Dr. Muhammet Veysel Zortul

Yağmur durmuş, her yer buram buram toprak kokuyordu. Gün boyu mahpus kaldığı bulutlar ardından göz kırpmaya başlayan güneş, fersiz ışıklarıyla Nizami Paşa konağının saçaklarını yalayarak batıyordu. Akşam güneşini bir tek, konağın büyük salonu ile Kerem'in yattığı oda alıyordu. Günün son ışıklarını kaçırmamak için aksaya aksaya pencere kenarına giden Kerem, camı ardına kadar açtı ve dışarı baktı. Kaburgaları birbirine geçmiş aç bir köpek tüylerini yalıyor, kapkara bir kedi silkelenerek üzerindeki yağmur sularından kurtulmaya çalışıyor, bitlerinden mustarip iki sevimli kumru birbirlerini gagalıyordu.

Bakışlarını caddeden alıp gökyüzüne baktı Kerem. İçlerindeki tonlarca suyu boşaltarak hafifleyen bulutlar, top top yapağılar gibi ayrılmış, başka diyarlara doğru yüzüyorlardı. Gün iyiden iyiye can çekişirken, nedense canlanıyordu Kerem. Bu yüzden bir parça üşüse de pencereyi kapamadı hemen.Gerçekten de iyiydi artık. Ağır yaralı olduğu ve neredeyse hayatından ümit kesilen günler geride kalmış, Gülhane Seririyat Hastanesi'nin tabiplerini dahi şaşırtan bir süratle iyileşmişti.

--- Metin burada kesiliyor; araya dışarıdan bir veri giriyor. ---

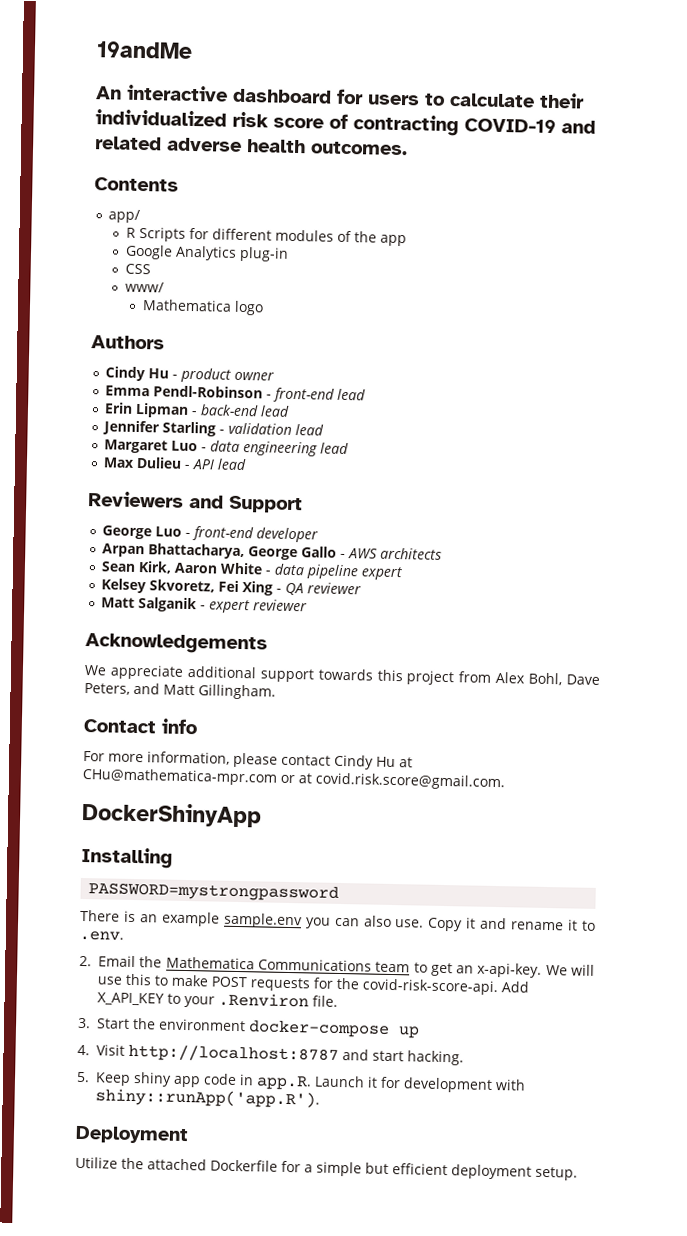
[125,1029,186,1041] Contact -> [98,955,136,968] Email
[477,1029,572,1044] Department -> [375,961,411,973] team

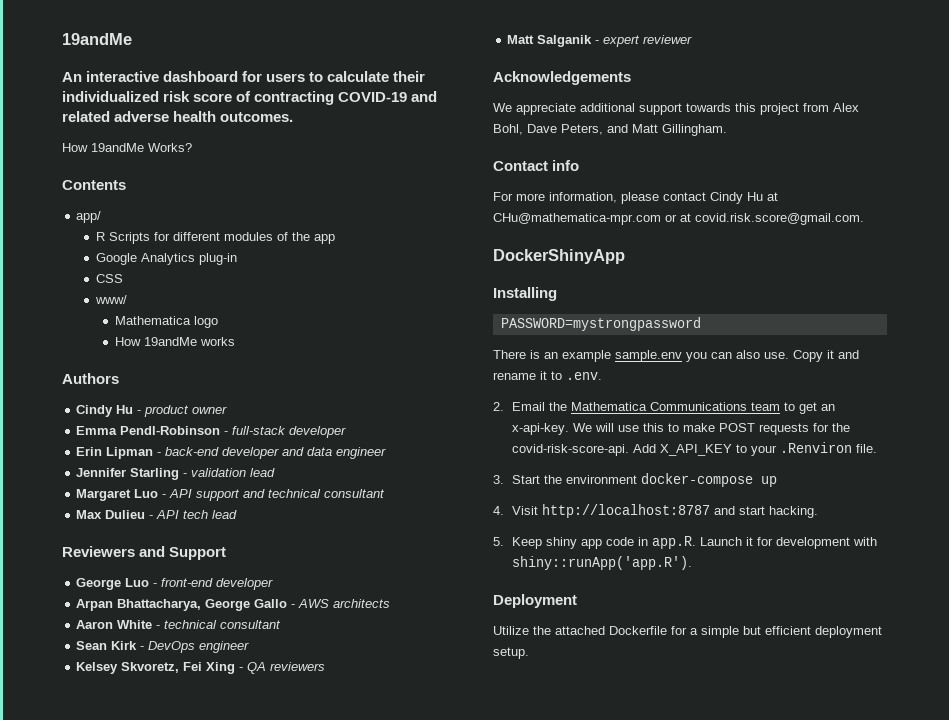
(408, 148) none -> [62,143,192,152] // How 19andMe Works?
(264, 308) none -> [114,337,235,346] // How 19andMe works
[273,387,367,403] front-end lead -> [232,426,347,438] full-stack developer
[260,405,291,417] lead -> [222,447,387,459] developer and data engineer
[210,440,350,457] data engineering lead -> [169,489,386,501] API support and technical consultant
(216, 464) none -> [183,510,209,519] tech
[101,561,173,574] Sean Kirk, -> (391, 603) none
[274,563,403,581] data pipeline expert -> [164,620,282,629] [76,641,250,653] technical consultant // Sean Kirk - DevOps engineer
[307,582,362,595] reviewer -> [270,662,326,671] reviewers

Şimdilik geceleri yoklayan kuru öksürüğü vardı, biraz da aksıyordu, o kadar. Tabiplere göre, birkaç aya kalmaz aksaklığı tamamen geçecekti. Yalnız o, ayağından ziyade kulak hizasından boynuna doğru ince ve uzun bir favori gibi uzanan kılıç yarasını dert ediyordu. Denk gelip bir aynaya baksa veyahut da bir pencerede aksini görse bir düğmeye dokunulmuş gibi bir anda havası değişiyor, altındaki zemin sihirli bir halıya dönüşüyor ve onu alıp Kut'ülAmare'ye götürüyordu. Üşümeye başlamıştı. Pencereyi kapatıyordu ki yeniden kılıç yarasını gördü Kerem. Görür görmez de genç bir Arap atı gibi, elverişli rüzgâr yakalamış bir kartal gibi hatta bir şimşek gibi oraya gitmişti çoktan.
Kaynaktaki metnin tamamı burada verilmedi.